TASK: Copy the listing with "scientific name" replaced by "binomial name" wherever it appears, keeping everything else the same. Omit the pictures.

DATA FOR THIS TASK:
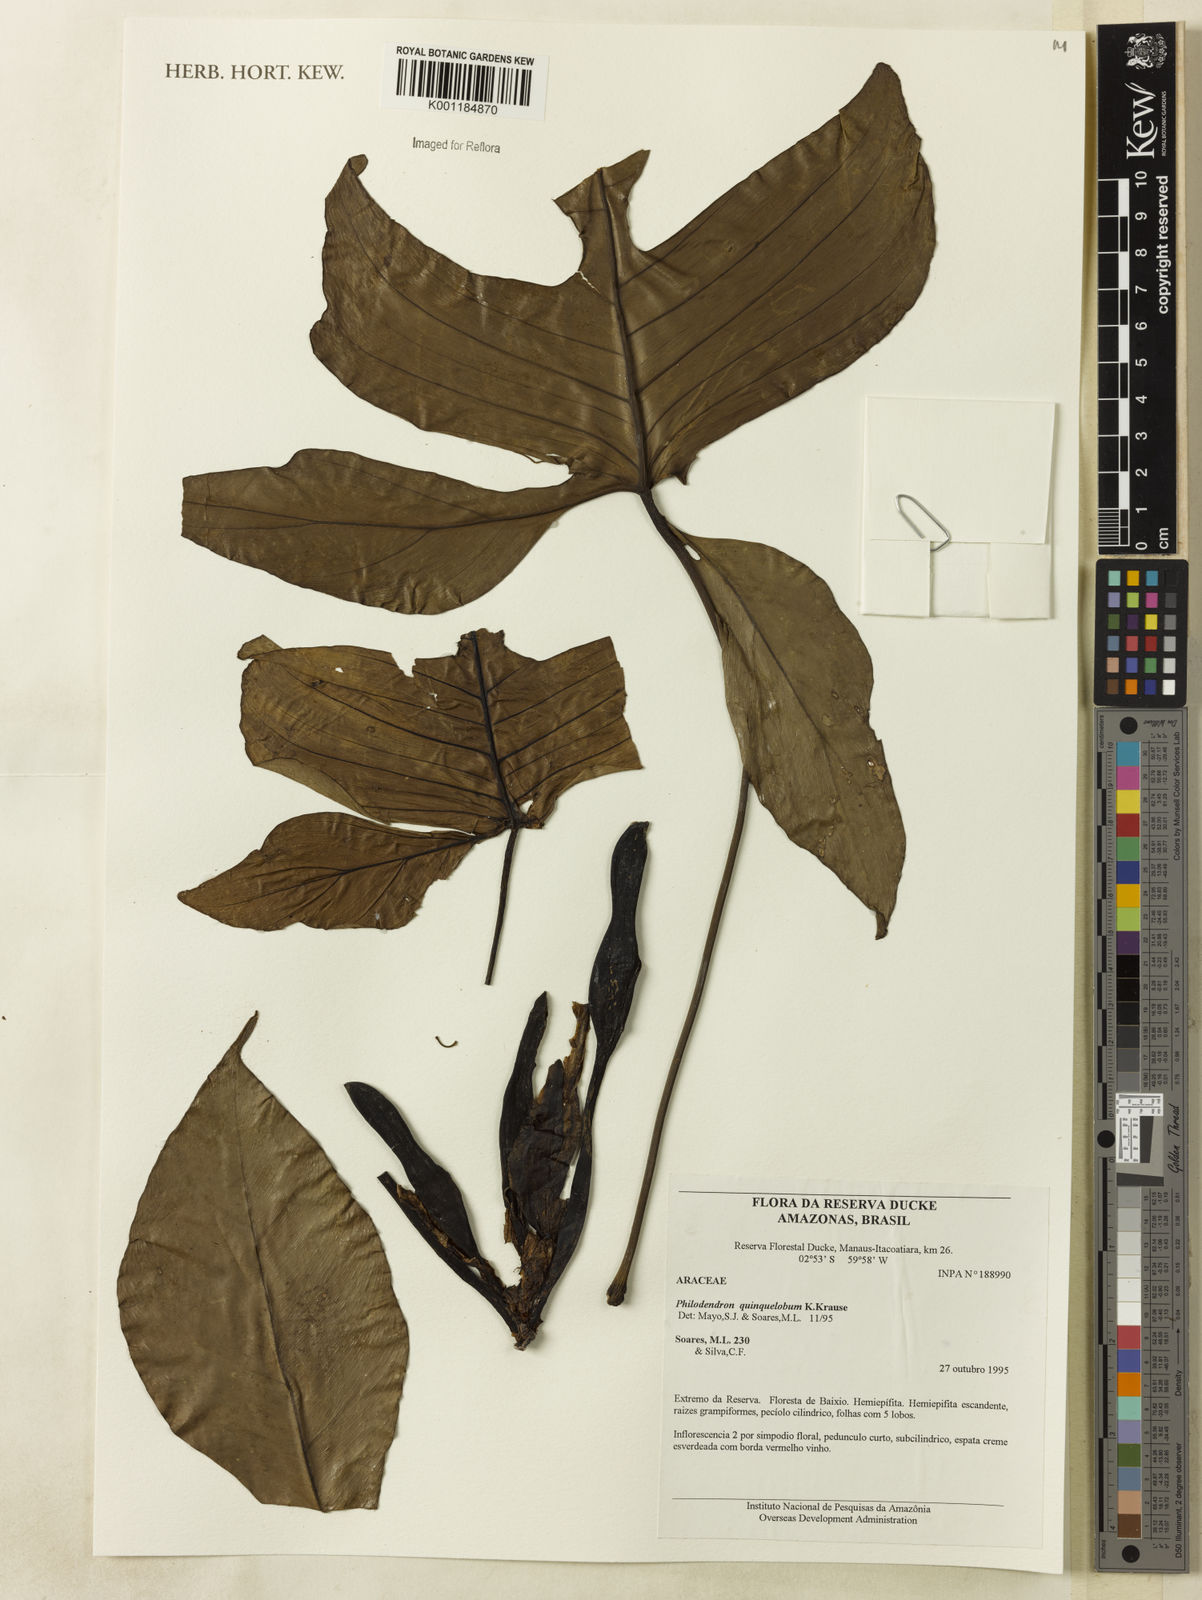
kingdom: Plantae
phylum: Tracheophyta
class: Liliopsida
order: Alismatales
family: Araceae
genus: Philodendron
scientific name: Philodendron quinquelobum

RESULT FOR THIS EXERCISE:
kingdom: Plantae
phylum: Tracheophyta
class: Liliopsida
order: Alismatales
family: Araceae
genus: Philodendron
binomial name: Philodendron quinquelobum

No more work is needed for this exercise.